▶ _Job item_
Work through the lines of the material below, note those with the word "Ordenar", and give their number, nothing else.

▶ _Information given_
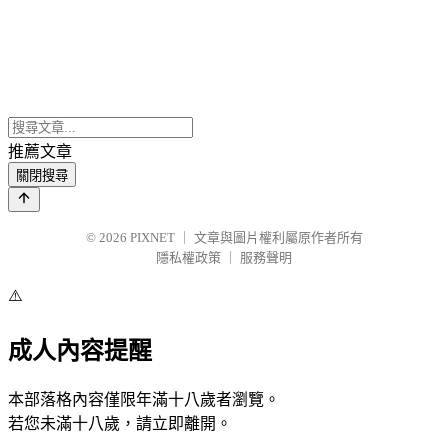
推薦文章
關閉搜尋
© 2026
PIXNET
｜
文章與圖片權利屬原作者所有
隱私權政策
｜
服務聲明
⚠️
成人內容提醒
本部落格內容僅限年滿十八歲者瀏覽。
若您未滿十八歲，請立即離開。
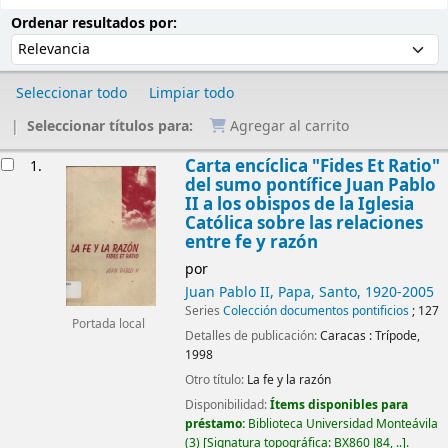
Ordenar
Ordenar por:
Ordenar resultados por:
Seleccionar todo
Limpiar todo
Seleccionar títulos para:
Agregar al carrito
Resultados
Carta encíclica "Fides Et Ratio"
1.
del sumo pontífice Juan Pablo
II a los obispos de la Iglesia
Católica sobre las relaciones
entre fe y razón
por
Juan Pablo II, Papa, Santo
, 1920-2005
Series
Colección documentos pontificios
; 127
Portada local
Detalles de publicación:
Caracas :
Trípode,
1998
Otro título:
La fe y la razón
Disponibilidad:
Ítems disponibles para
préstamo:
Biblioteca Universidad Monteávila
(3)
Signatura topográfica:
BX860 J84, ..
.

==

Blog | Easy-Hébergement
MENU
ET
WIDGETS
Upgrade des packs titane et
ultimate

▶ _Output for this task_
3